A pivot table is a tool used for summarizing data, allowing you to group and aggregate information based on categorical columns.
In the context of PySpark, a pivot table transforms unique values from one column into multiple columns, aggregating values using functions like sum
, count
, average
, etc.
This is useful for reshaping data into a more digestible format, especially for reporting or analytics purposes.

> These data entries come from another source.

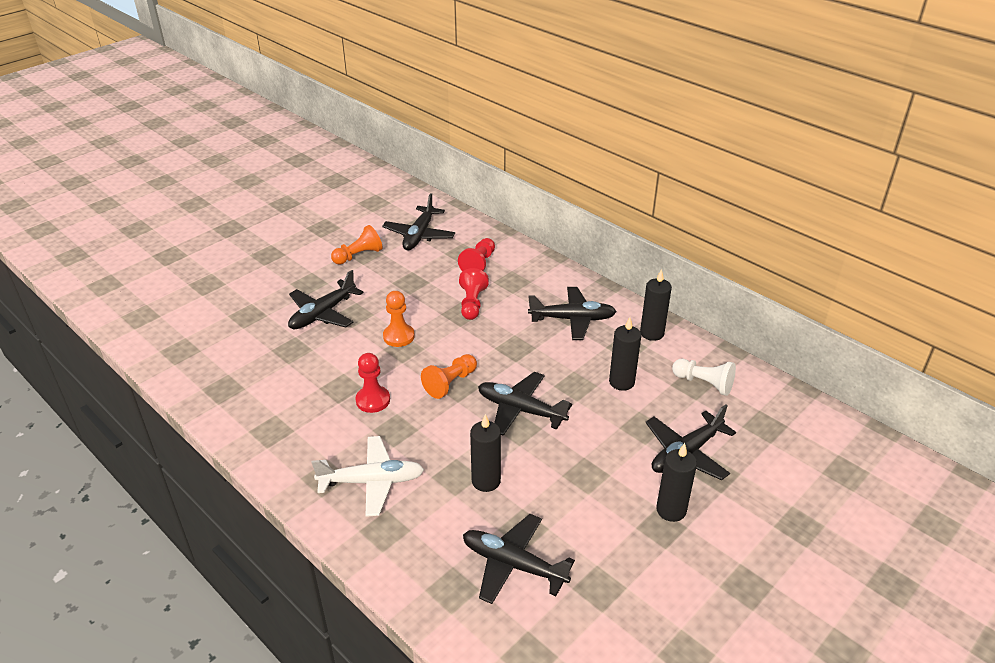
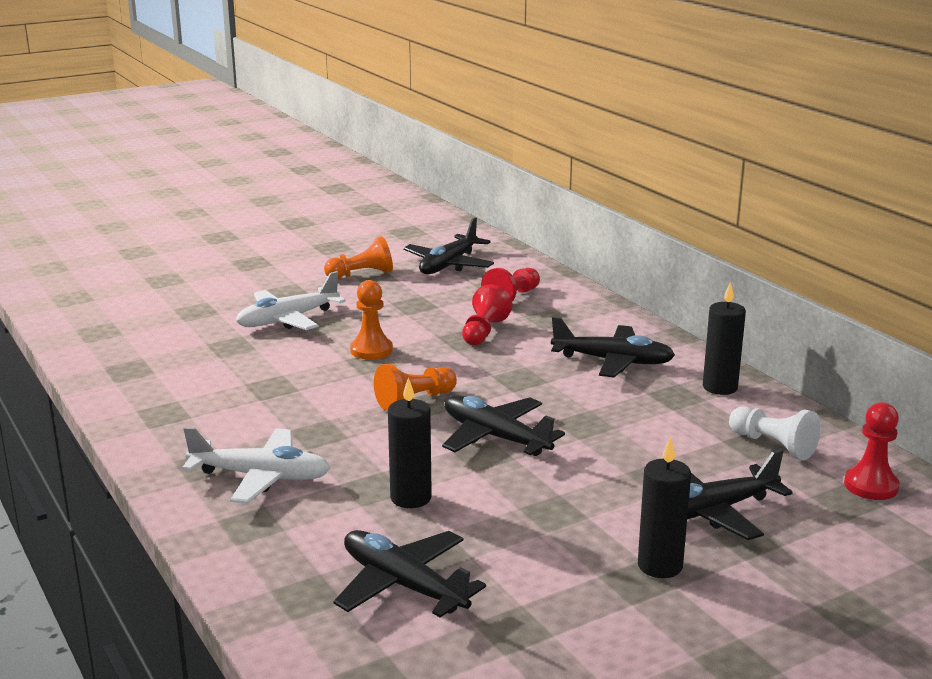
camera: 15 degrees right, 15 degrees down
(322, 314) = (287, 319): black plane -> white plane
(373, 400) = (305, 403): red pawn -> red pawn (871, 486)
(621, 382) = (652, 429): black candle -> none

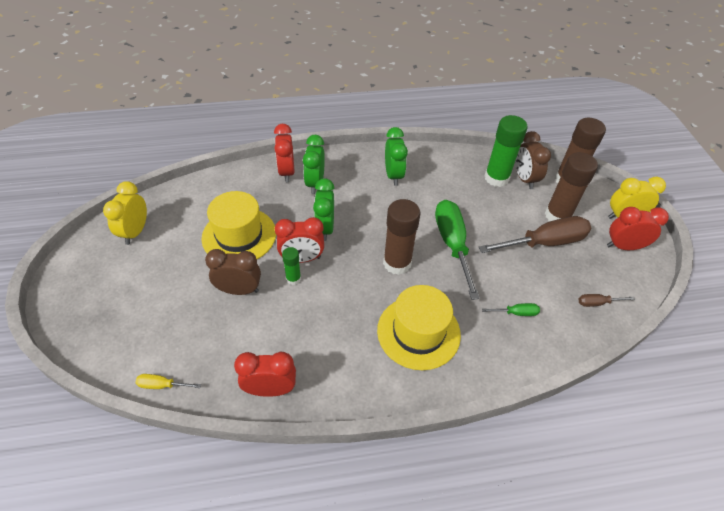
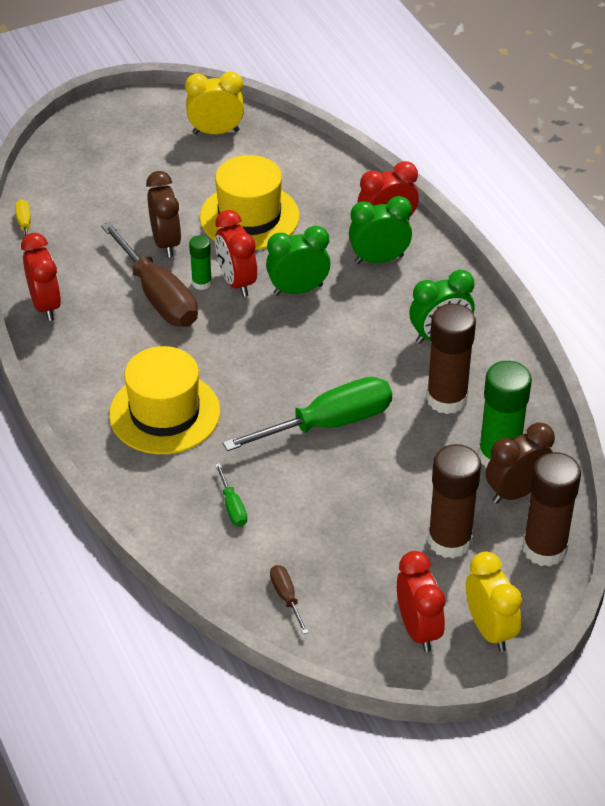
camera: 75 degrees right, 5 degrees down
(397, 263) = (268, 372): brown glue stick -> brown glue stick (446, 399)
(544, 243) = (380, 527): brown screwdriver -> brown screwdriver (158, 295)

The following PySpark code demonstrates how to create a pivot table with the provided sample data:
from pyspark.sql import SparkSession
from pyspark.sql.functions import sum
spark = SparkSession.builder \
.appName("Pivot Table Example") \
.getOrCreate()
# Sample data as a list of dictionaries
data = [
{"employee": "Alice", "region": "North", "sales": 100},
{"employee": "Bob", "region": "North", "sales": 200},
{"employee": "Alice", "region": "South", "sales": 300},
{"employee": "Bob", "region": "South", "sales": 400},
{"employee": "Alice", "region": "East", "sales": 150},
{"employee": "Bob", "region": "West", "sales": 250}
]
df = spark.createDataFrame(data)
df.show()
# Pivot the table to show sales by employee per region
pivot_df = df.groupBy("employee").pivot("region").agg(sum("sales"))
# Show the pivoted DataFrame
pivot_df.show()
spark.stop()
groupBy("employee")
groups the data by employee.pivot("region")
creates new columns for each unique value in the "region" column (e.g., "North", "South", "East", "West").agg(sum("sales"))
aggregates the sales data by summing the values for each combination of employee and region.The output would look something like this:
+--------+-------+-----+
|employee| region|sales|
+--------+-------+-----+
| Alice| North| 100|
| Bob| North| 200|
| Alice| South| 300|
| Bob| South| 400|
| Alice| East| 150|
| Bob| West| 250|
+--------+-------+-----+
+--------+-----+-----+------+-----+
|employee| East|North| South| West|
+--------+-----+-----+------+-----+
| Alice| 150| 100| 300| null|
| Bob| null| 200| 400| 250|
+--------+-----+-----+------+-----+